**Wpisy wybrane ze zbioru**.
↓↓↓
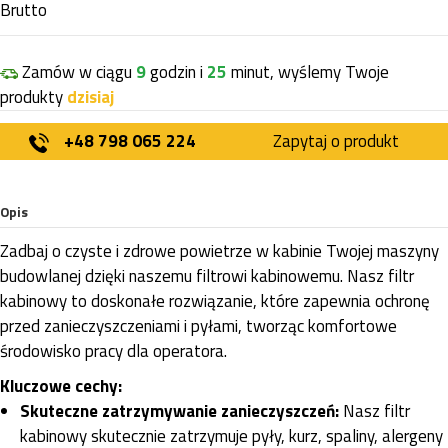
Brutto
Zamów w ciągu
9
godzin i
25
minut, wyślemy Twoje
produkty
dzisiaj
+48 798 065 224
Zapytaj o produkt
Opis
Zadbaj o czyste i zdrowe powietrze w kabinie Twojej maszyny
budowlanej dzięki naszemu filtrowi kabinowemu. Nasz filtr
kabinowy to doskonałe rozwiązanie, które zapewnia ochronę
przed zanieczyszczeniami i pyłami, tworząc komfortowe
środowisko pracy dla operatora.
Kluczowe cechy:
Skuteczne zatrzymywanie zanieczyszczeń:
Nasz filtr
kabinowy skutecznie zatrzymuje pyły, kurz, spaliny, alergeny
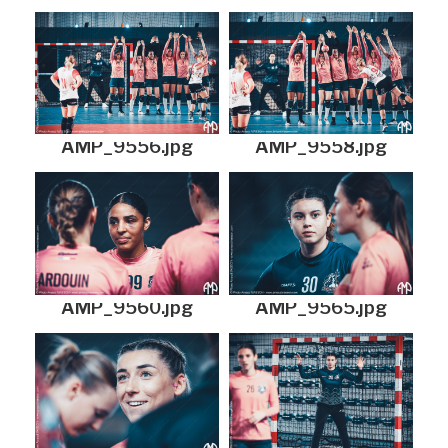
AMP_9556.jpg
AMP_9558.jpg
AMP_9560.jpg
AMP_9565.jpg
↑↑↑
**POLECENIE**.
Przepisz wszystkie powyższe wpisy, zamieniając słowo „operatora” na „pracownika” i nie ruszając reszty tekstu. Obrazki pomiń.

**GOTOWE ĆWICZENIE**.
Brutto
Zamów w ciągu
9
godzin i
25
minut, wyślemy Twoje
produkty
dzisiaj
+48 798 065 224
Zapytaj o produkt
Opis
Zadbaj o czyste i zdrowe powietrze w kabinie Twojej maszyny
budowlanej dzięki naszemu filtrowi kabinowemu. Nasz filtr
kabinowy to doskonałe rozwiązanie, które zapewnia ochronę
przed zanieczyszczeniami i pyłami, tworząc komfortowe
środowisko pracy dla pracownika.
Kluczowe cechy:
Skuteczne zatrzymywanie zanieczyszczeń:
Nasz filtr
kabinowy skutecznie zatrzymuje pyły, kurz, spaliny, alergeny
AMP_9556.jpg
AMP_9558.jpg
AMP_9560.jpg
AMP_9565.jpg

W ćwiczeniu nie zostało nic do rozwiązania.